» Problem to work on
Scan the records for the word "rentals". Report each line where it occurs.
*** Supplied data Section Begins ***
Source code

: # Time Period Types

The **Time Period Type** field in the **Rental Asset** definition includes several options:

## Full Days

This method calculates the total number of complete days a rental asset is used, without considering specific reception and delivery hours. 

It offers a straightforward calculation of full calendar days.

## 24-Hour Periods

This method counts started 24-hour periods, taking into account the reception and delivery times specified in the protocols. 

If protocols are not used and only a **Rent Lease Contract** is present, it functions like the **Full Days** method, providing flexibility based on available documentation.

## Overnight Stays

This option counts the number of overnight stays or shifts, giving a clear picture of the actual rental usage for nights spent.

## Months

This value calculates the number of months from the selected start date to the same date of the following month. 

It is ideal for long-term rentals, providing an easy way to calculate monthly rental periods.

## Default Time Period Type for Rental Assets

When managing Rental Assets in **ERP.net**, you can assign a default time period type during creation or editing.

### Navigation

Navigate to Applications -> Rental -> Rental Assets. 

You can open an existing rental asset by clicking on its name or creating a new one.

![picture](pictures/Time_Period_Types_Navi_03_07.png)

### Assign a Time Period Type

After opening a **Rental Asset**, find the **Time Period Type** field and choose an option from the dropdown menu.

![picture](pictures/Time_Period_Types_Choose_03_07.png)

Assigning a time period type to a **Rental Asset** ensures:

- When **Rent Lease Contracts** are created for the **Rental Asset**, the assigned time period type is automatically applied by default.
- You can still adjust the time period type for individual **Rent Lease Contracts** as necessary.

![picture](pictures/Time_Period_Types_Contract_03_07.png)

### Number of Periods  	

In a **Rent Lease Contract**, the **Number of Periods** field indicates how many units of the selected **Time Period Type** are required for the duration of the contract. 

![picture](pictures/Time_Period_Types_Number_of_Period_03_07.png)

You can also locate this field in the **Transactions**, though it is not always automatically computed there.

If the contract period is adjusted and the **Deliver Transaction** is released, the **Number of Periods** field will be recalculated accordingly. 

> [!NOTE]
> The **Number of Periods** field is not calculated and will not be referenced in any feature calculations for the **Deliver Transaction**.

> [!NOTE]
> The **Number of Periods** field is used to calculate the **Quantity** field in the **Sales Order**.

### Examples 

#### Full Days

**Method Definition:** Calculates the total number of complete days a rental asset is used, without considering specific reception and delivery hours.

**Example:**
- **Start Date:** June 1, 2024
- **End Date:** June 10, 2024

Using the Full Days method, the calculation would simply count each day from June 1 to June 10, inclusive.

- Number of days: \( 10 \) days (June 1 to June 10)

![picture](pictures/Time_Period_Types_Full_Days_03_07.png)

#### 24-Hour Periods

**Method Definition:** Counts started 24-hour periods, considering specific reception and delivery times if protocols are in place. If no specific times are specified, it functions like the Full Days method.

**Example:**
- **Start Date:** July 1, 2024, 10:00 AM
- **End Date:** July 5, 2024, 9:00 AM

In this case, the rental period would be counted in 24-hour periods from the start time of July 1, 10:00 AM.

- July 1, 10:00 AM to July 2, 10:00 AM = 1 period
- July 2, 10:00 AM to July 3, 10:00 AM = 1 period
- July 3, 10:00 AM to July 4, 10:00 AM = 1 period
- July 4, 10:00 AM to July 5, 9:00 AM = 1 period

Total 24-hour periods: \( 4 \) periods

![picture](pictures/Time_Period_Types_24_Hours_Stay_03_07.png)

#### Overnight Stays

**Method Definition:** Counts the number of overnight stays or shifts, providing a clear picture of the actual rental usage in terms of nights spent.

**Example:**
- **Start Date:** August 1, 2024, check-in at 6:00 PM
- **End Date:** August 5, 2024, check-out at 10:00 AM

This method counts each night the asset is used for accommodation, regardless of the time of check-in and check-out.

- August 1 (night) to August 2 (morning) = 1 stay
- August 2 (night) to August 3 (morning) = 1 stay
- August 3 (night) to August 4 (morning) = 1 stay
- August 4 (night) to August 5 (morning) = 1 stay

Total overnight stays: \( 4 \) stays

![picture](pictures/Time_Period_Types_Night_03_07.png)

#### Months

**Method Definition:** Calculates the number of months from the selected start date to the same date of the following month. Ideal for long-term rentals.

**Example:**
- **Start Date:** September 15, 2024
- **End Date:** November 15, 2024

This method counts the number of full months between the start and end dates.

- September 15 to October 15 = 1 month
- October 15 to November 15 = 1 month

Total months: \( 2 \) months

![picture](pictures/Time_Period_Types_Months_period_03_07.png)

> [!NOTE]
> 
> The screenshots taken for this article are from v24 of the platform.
*** Supplied data Section Ends ***
» Answer box
It is ideal for long-term rentals, providing an easy way to calculate monthly rental periods.
**Method Definition:** Calculates the number of months from the selected start date to the same date of the following month. Ideal for long-term rentals.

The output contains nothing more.